Hey guys been a while since I've been here. Well it happened, I was at the dock one saturday, and a guy ask was the Madd Catter for sale, Well if the moneys right it is. His offer has my attention, and before I knew it I sold the ole girl. Good boat, had fun building it but I am on to new and better things. I broke down and bought this Lowe 1655D tunnel hull With a hydraulic jack plate, and a 2008 Mercury 90/65 2 stroke. Front mounted console and plenty of floor area. This is a bare boat, clean canvas. Boat and motor weigh in at roughly 900 lbs. I have had it in the water 3 times, and 1st time i couldn't stop it from porpoising at 1/2 throttle. I took it home, and moved as much weight as I could forward, and it rides fairly comfortable now. It will push this rig 35 - 37, but man it drinks the gas at WOT . I figured it was getting 2.5 mpg at WOT. Wont be running her there much, its a shallow runner for sure, On plane I have been through 4"- 6" water no problem. Let me know what you think.


----------



## dyeguy1212 (Jun 19, 2010)

=P~ =P~


----------



## Zum (Jun 20, 2010)

I remember watching your build on your old boat,,,great job.
This boat looks nice,interesting layout.
What's the bow look like are you going to do a big mod?


----------



## dearl (Jun 20, 2010)

no big mods, yet. I like the boat layout, not much to change there, but there is the weight issue. I have to keep it front heavy to keep the nose down. a forward mounted fuel tank, new depth finder, spot light, just the usual stuff.


----------



## fender66 (Jul 15, 2010)

Very sweet....I'm excited to see what you do with her in the future.


----------



## Jim (Jul 15, 2010)

Nice boat bud!


----------



## Troutman3000 (Jul 15, 2010)

Very Nice!


----------



## MadCatX (Jul 15, 2010)

Nice Rig man, how do you like the jet drive rather then the prop?


----------



## Quackrstackr (Jul 15, 2010)

dearl said:


> but man it drinks the gas at WOT .



My 2 stroke 90 Merc does the same thing.

HUGE difference between WOT and 3/4 or a little more.
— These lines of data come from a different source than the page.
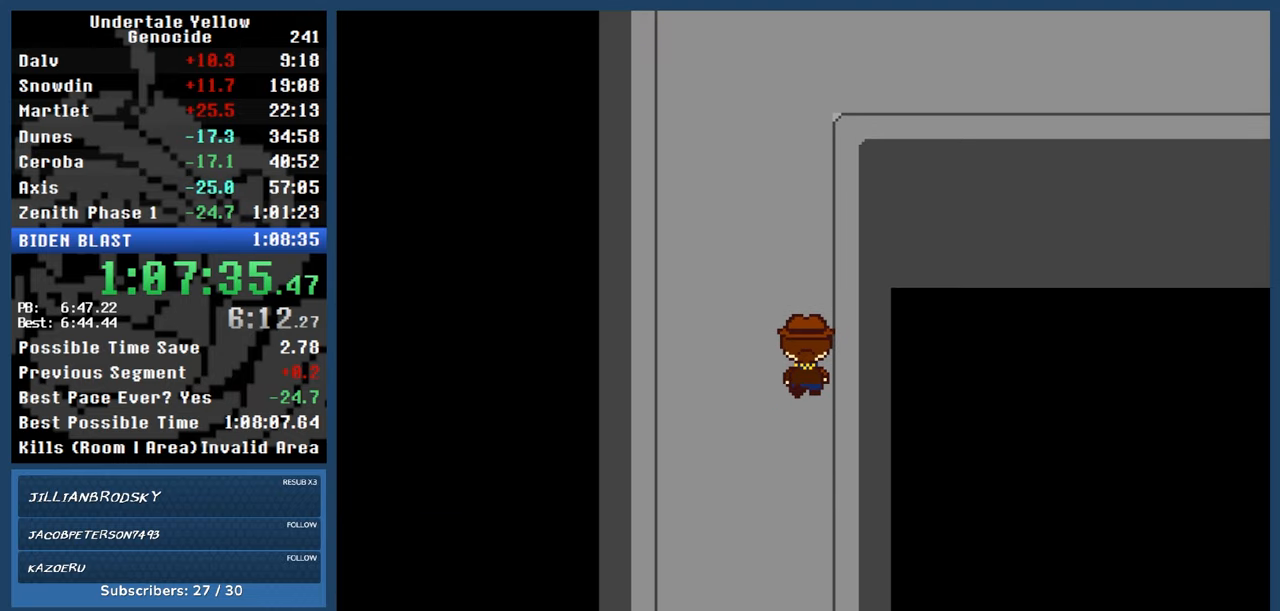
{"keys": ["right", "up"], "events": []}
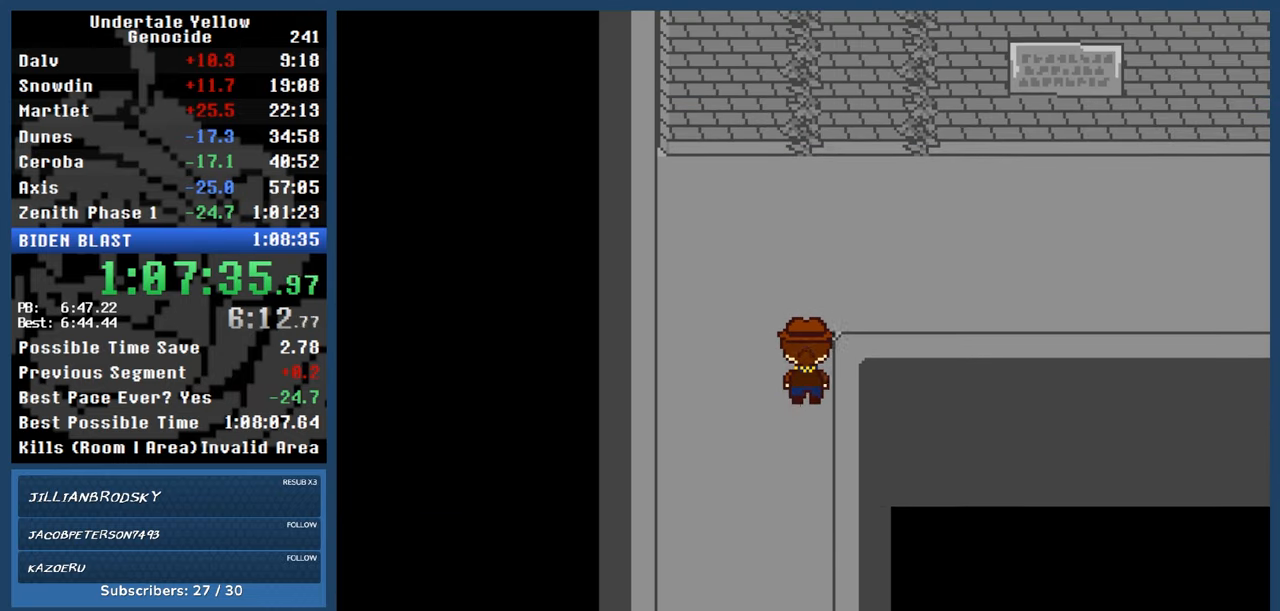
{"keys": ["right", "up"], "events": []}
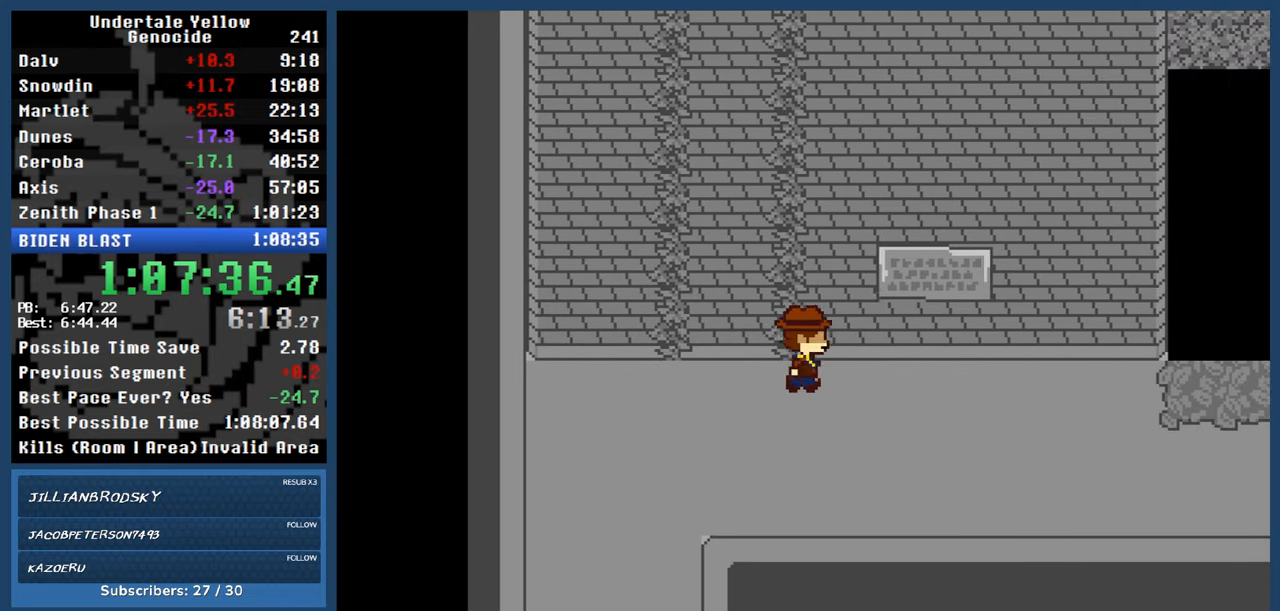
{"keys": ["right", "up"], "events": []}
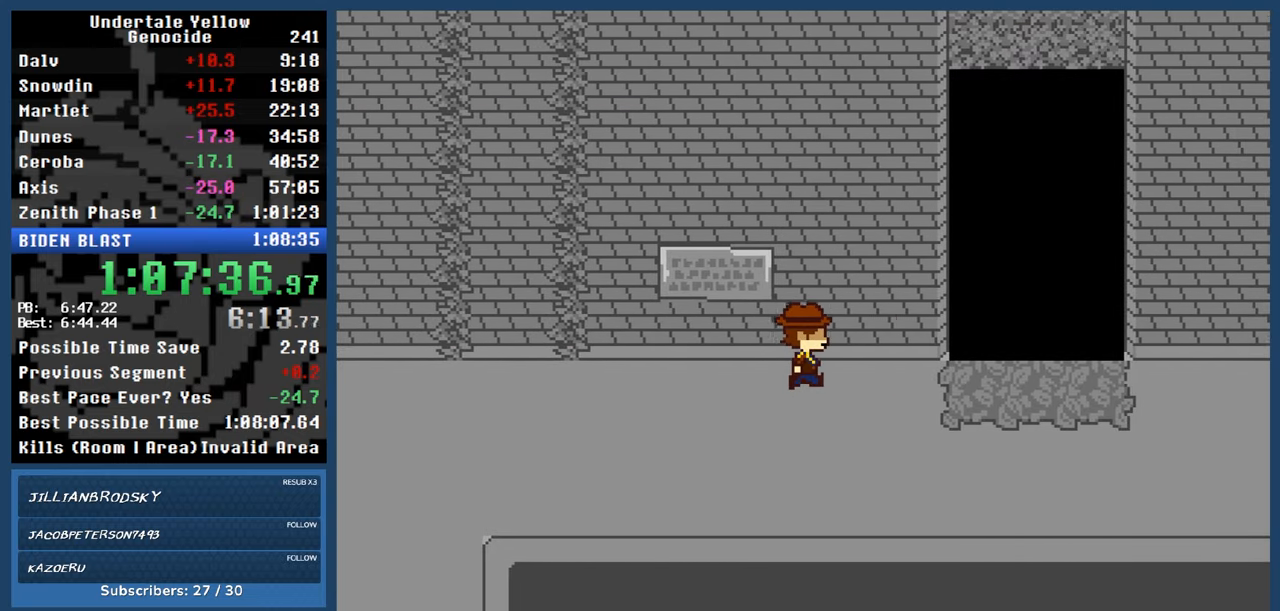
{"keys": ["right", "up"], "events": []}
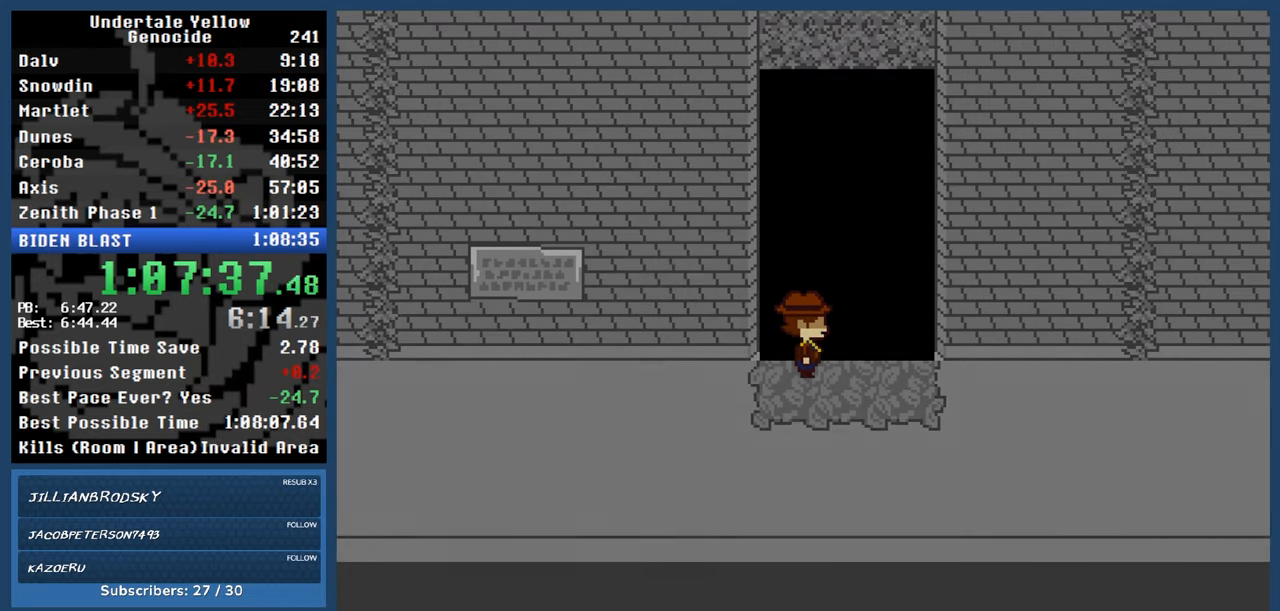
{"keys": ["up"], "events": [[17, "right", "up"]]}
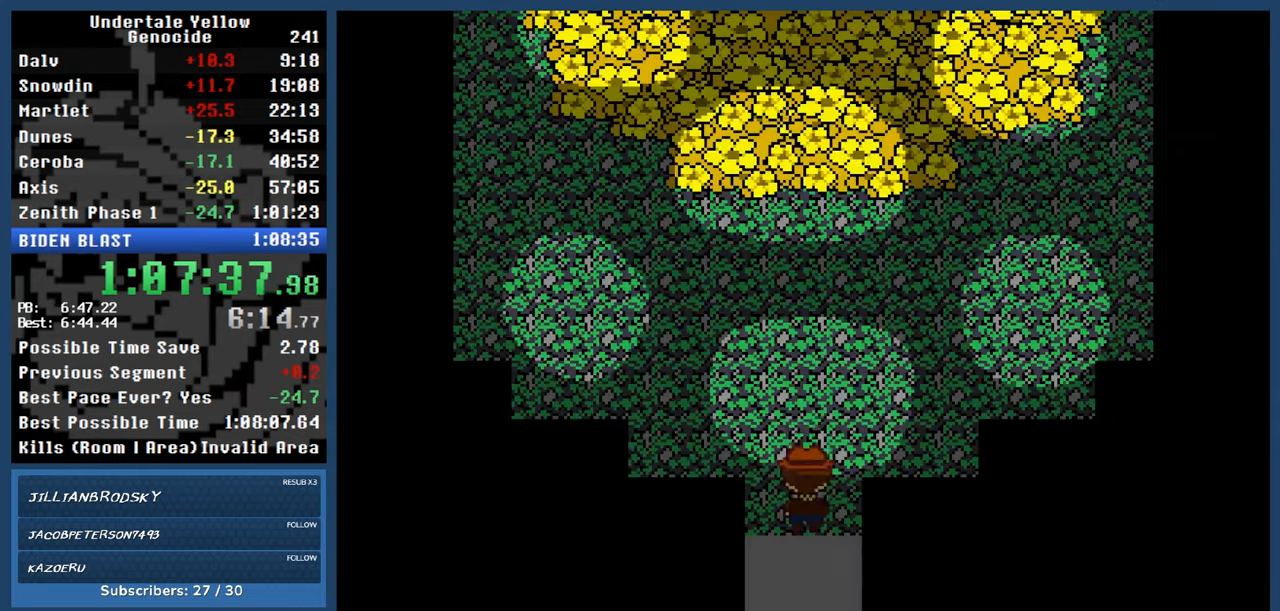
{"keys": ["up"], "events": []}
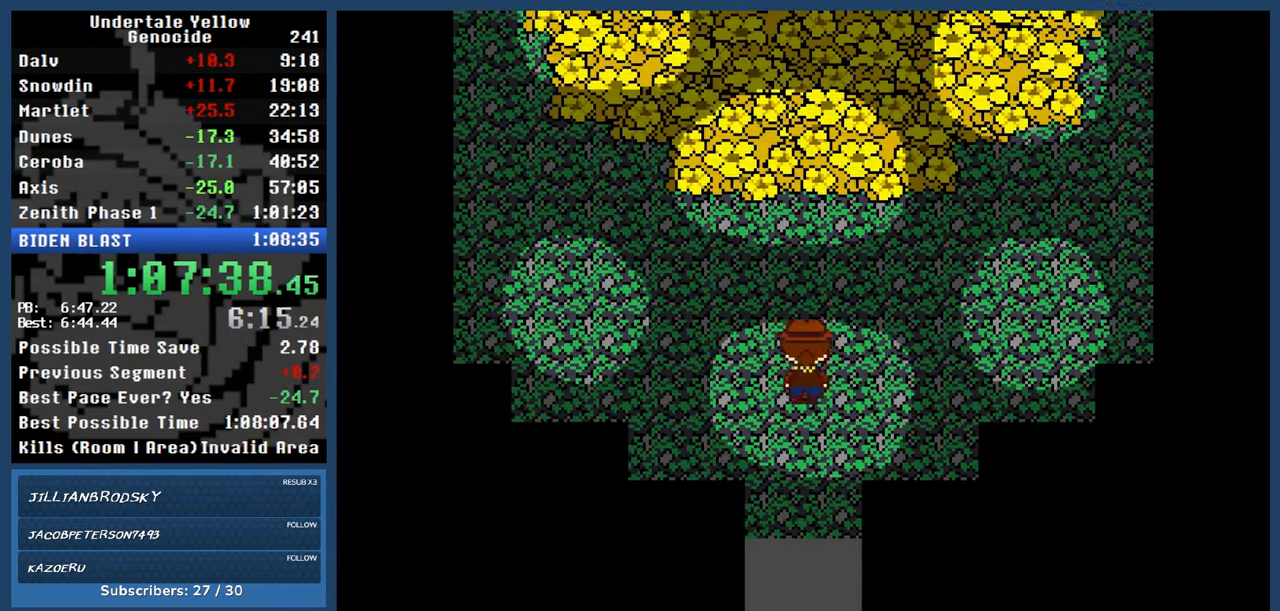
{"keys": ["automash", "up"], "events": [[433, "automash", "down"]]}
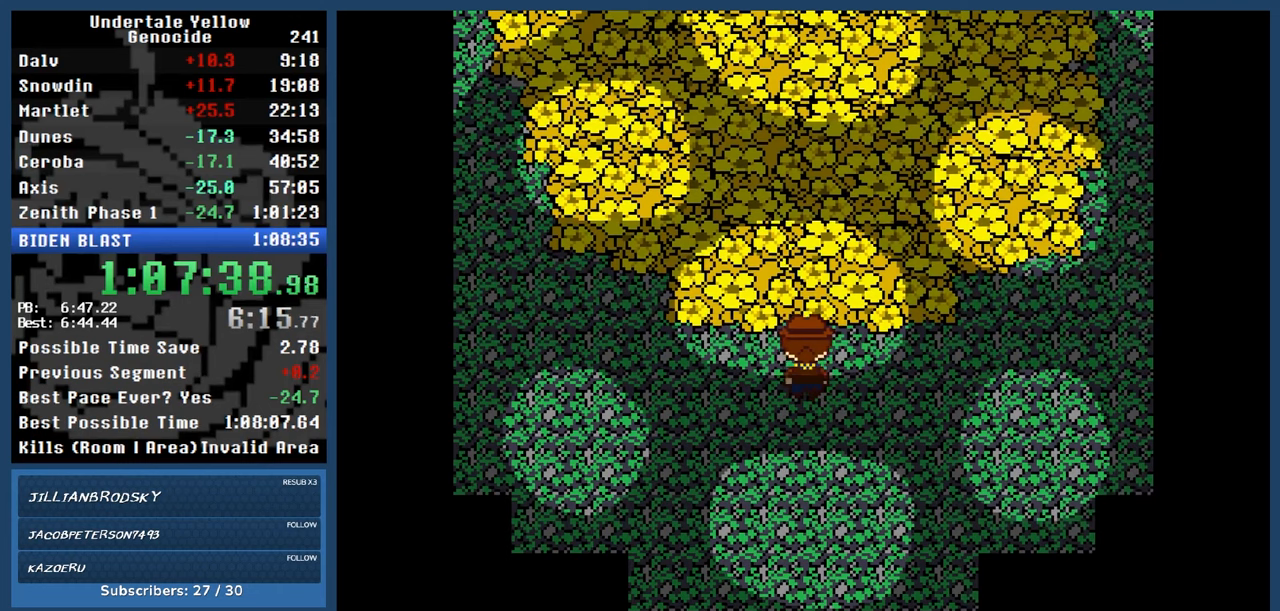
{"keys": ["automash", "up"], "events": []}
I can actually hear the check valve in my fuel tank clicking from the vacuum created at WOT. :shock: 

Nice boat. :wink:


----------



## fender66 (Jul 15, 2010)

Okay....I'll bite. What does WOT mean? #-o


----------



## perchin (Jul 15, 2010)

fender66 said:


> Okay....I'll bite. What does WOT mean? #-o



Wide Open Throttle


----------



## fender66 (Jul 15, 2010)

perchin said:


> fender66 said:
> 
> 
> > Okay....I'll bite. What does WOT mean? #-o
> ...



Now why didn't I think of that! Thanks.


----------



## MadCatX (Jul 15, 2010)

Its okay bro, I was like...WOT...hmm oh lol took me a few.


----------